> [WORK REQUIRED] Copies of all lines that contain "Průměr" are needed; take them from the data below.

> [DATA FOR ANALYSIS]
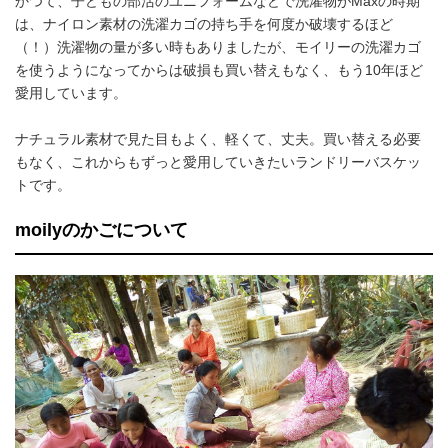
かつて、子どもの部活のユニフォームなどで洗濯物がMaxの時期
は、ナイロン素材の洗濯カゴの持ち手を何度か破壊するほど
（！）洗濯物の量が多い時もありましたが、モイリーの洗濯カゴ
を使うようになってからは破損も買い替えもなく、もう10年ほど
愛用しています。
ナチュラル素材で見た目もよく、軽くて、丈夫。買い替える必要
もなく、これからもずっと愛用していきたいランドリーバスケッ
トです。
moilyのかごについて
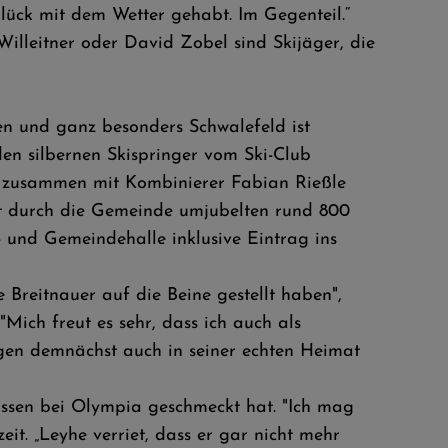
Glück mit dem Wetter gehabt. Im Gegenteil.“
illeitner oder David Zobel sind Skijäger, die
en und ganz besonders Schwalefeld ist
en silbernen Skispringer vom Ski-Club
g zusammen mit Kombinierer Fabian Rießle
rt durch die Gemeinde umjubelten rund 800
 und Gemeindehalle inklusive Eintrag ins
e Breitnauer auf die Beine gestellt haben",
Mich freut es sehr, dass ich auch als
gen demnächst auch in seiner echten Heimat
 Essen bei Olympia geschmeckt hat. "Ich mag
it. „Leyhe verriet, dass er gar nicht mehr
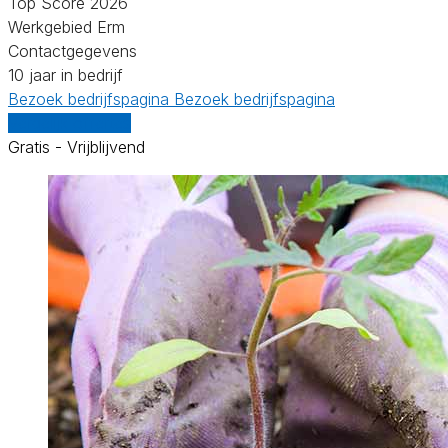
Top Score 2026
Werkgebied Erm
Contactgegevens
10 jaar in bedrijf
Bezoek bedrijfspagina
Bezoek bedrijfspagina
Vergelijk offertes
Gratis - Vrijblijvend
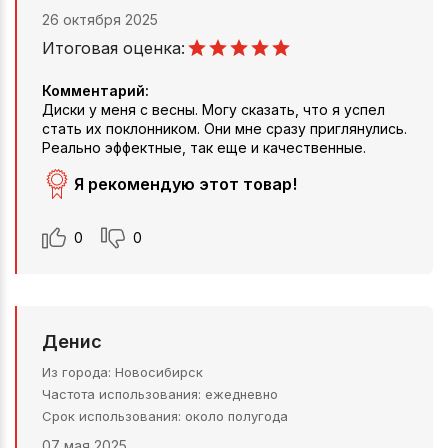
26 октября 2025
Итоговая оценка:
Комментарий:
Диски у меня с весны. Могу сказать, что я успел
стать их поклонником. Они мне сразу приглянулись.
Реально эффектные, так еще и качественные.
Я рекомендую этот товар!
0
0
Денис
Из города
Новосибирск
Частота использования
ежедневно
Срок использования
около полугода
07 мая 2025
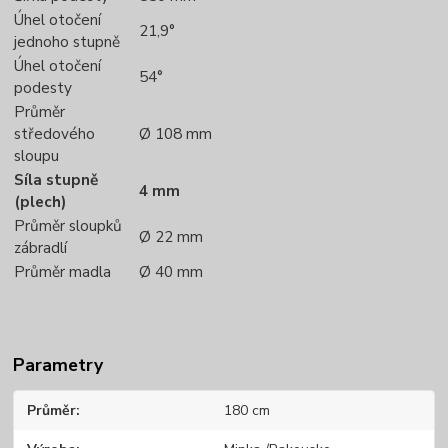
Úhel otočení
21,9°
jednoho stupně
Úhel otočení
54°
podesty
Průměr
středového
Ø 108 mm
sloupu
Síla stupně
4 mm
(plech)
Průměr sloupků
Ø 22 mm
zábradlí
Průměr madla
Ø 40 mm
Parametry
Průměr
180 cm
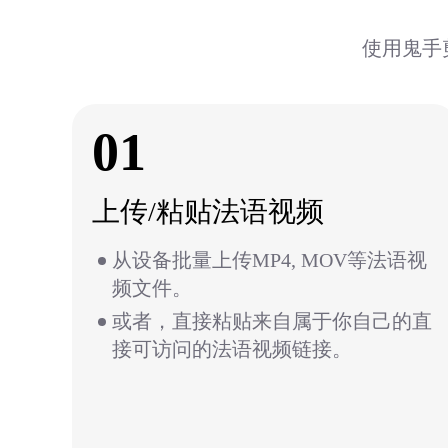
使用鬼手
01
上传/粘贴法语视频
从设备批量上传MP4, MOV等法语视
频文件。
或者，直接粘贴来自属于你自己的直
接可访问的法语视频链接。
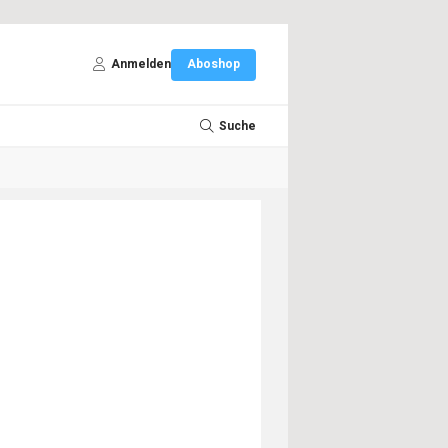
Anmelden
Aboshop
Suche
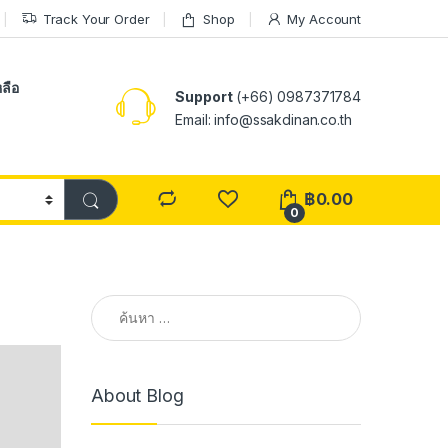
Track Your Order
Shop
My Account
ลือ
Support
(+66) 0987371784
Email: info@ssakdinan.co.th
฿
0.00
0
ค้นหาสำหรับ:
About Blog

> [SOLUTION TO THIS EXERCISE]
Průměr
Průměr sloupků
Průměr madla
Průměr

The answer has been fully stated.